Verantwortungsbewusste Deguzüchter und –halter können helfen, damit Degus nicht unnötig leiden müssen, bis die Gesetzgebung nachzieht, so wie in anderen Ländern bspw. Österreich.
§ 11b Tierschutzgesetz Deutschland
Es ist verboten, Wirbeltiere zu züchten […] wenn damit gerechnet werden muss, dass bei der Nachzucht […] oder deren Nachkommen erblich bedingt Körperteile oder Organe für den artgemäßen Gebrauch fehlen oder untauglich oder umgestaltet sind und hierdurch Schmerzen, Leiden oder Schäden auftreten.
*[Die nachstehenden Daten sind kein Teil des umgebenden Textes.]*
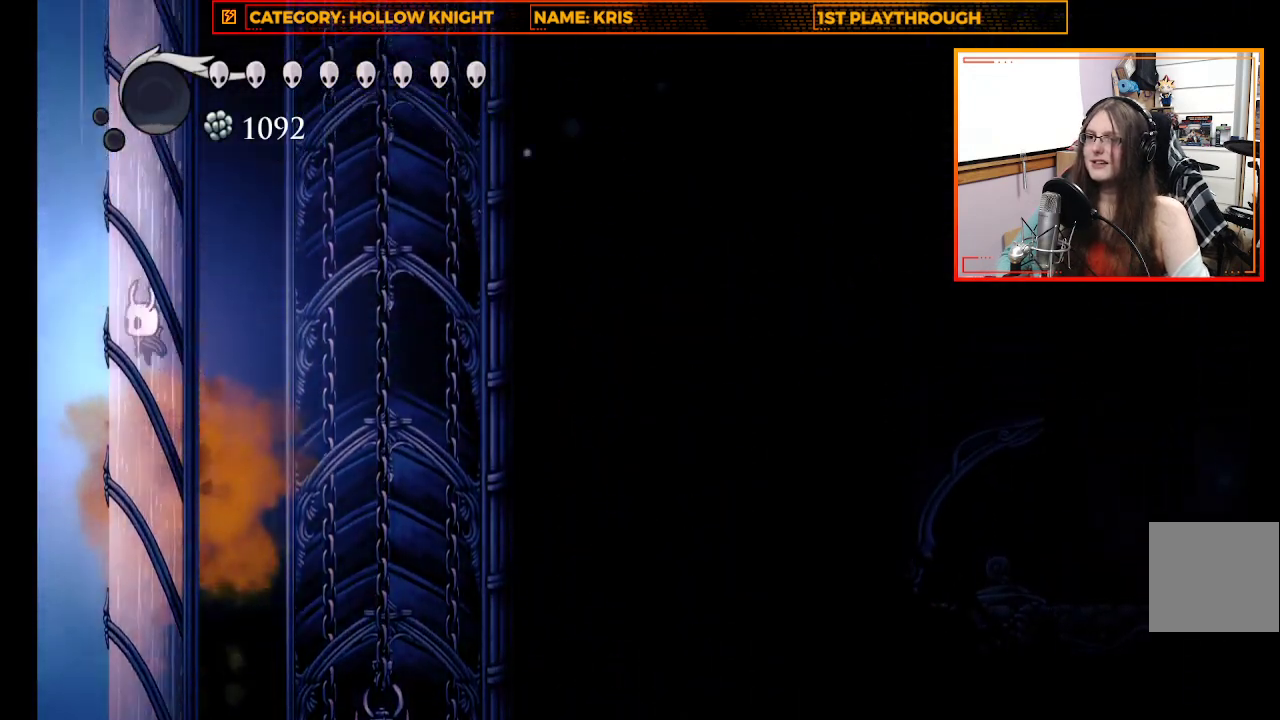
{"buttons": ["A"], "left_stick": "up-left", "right_stick": "center", "events": [[100, "A", "down"], [300, "A", "up"], [467, "A", "down"]]}
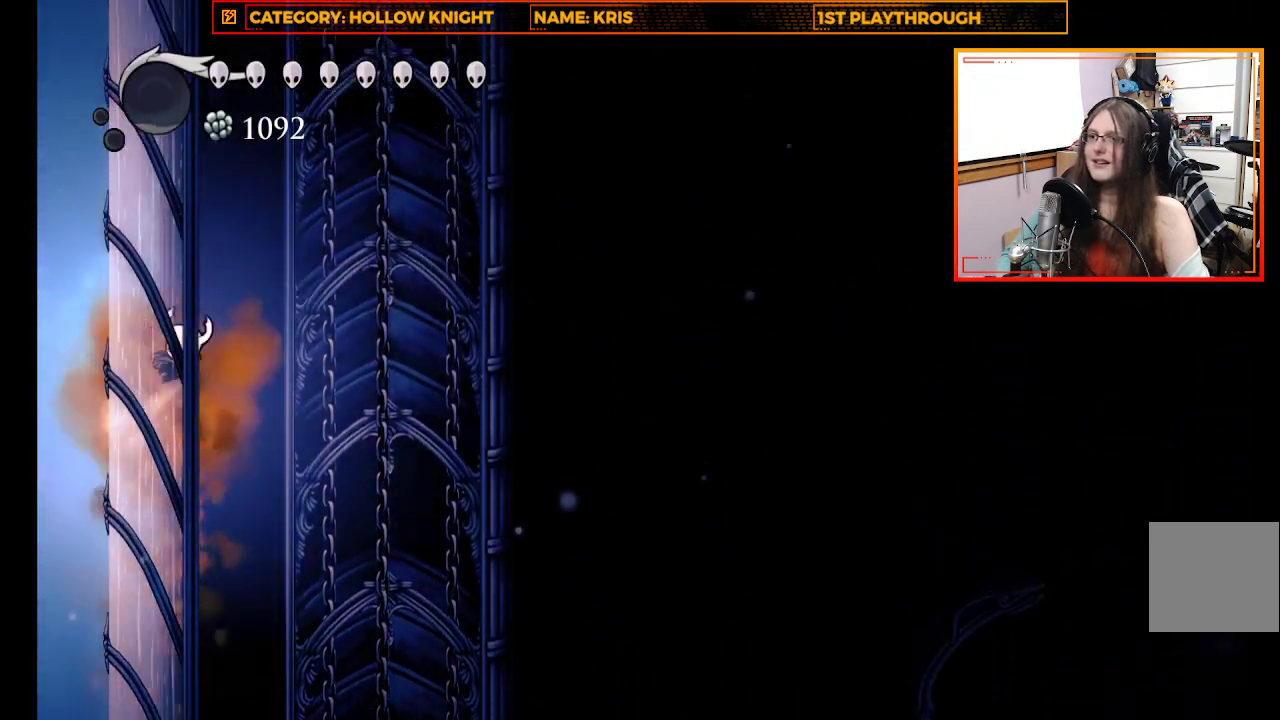
{"buttons": ["A"], "left_stick": "up-left", "right_stick": "center", "events": [[200, "A", "up"], [333, "A", "down"]]}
Es ist verboten, Wirbeltiere zu züchten […] wenn damit gerechnet werden muss, dass bei den Nachkommen
a) mit Leiden verbundene erblich bedingte Verhaltensstörungen auftreten oder
b) jeder artgemäße Kontakt mit Artgenossen bei ihnen selbst oder einem Artgenossen zu Schmerzen oder vermeidbaren Leiden oder Schäden führt oder
c) deren Haltung nur unter Bedingungen möglich ist, die bei ihnen zu Schmerzen oder vermeidbaren Leiden oder Schäden führen.
Die Neufassung des Paragraf 11b Abs. 1 TierSchG durch das Dritte Änderungsgesetz von 2013 erlaubt nun ein Verbot einer Qualzucht, wenn nach züchterischen Erkenntnissen mit hinreichender Wahrscheinlichkeit die Prognose gerechtfertigt ist, dass das Fehlen oder die Untauglichkeit oder die Umgestaltung von Körperteilen oder Organen für den artgemäßen Gebrauch vererbt wird und, dass auf Grund dieser Vererbung Schmerzen, Schäden oder Leiden bei der Nachzucht oder deren Nachkommen auftreten. Es muss nun nicht mehr überwiegend wahrscheinlich sein, dass Schäden signifikant häufiger auftreten, als es zufällig zu erwarten wäre. In der alten Fassung des §11b konnte die lediglich naheliegende Möglichkeit, dass es zu Schäden kommen werde, nicht ausreichen für ein Zuchtverbot (vgl. Bundesverwaltungsgericht, Urt. v. 17.12.2009, 7 C 4/09 Haubenenten).
Gutachten zur Auslegung von Paragraf 11b des Tierschutzgesetzes
2.1.2.1.4 Anomalien/Abweichungen des Haarkleides (Bezugnahme auf Katzen)
Empfehlung: Zuchtverbot (siehe Seite 15, Nr. I) für Katzen, bei denen die Tasthaare fehlen. Empfehlung an die Zuchtverbände (siehe Seite 15, Nr. IIa): Änderung des Rassestandards zur Vermeidung von Tieren, bei denen die Tasthaare stark verkürzt oder gekräuselt sind.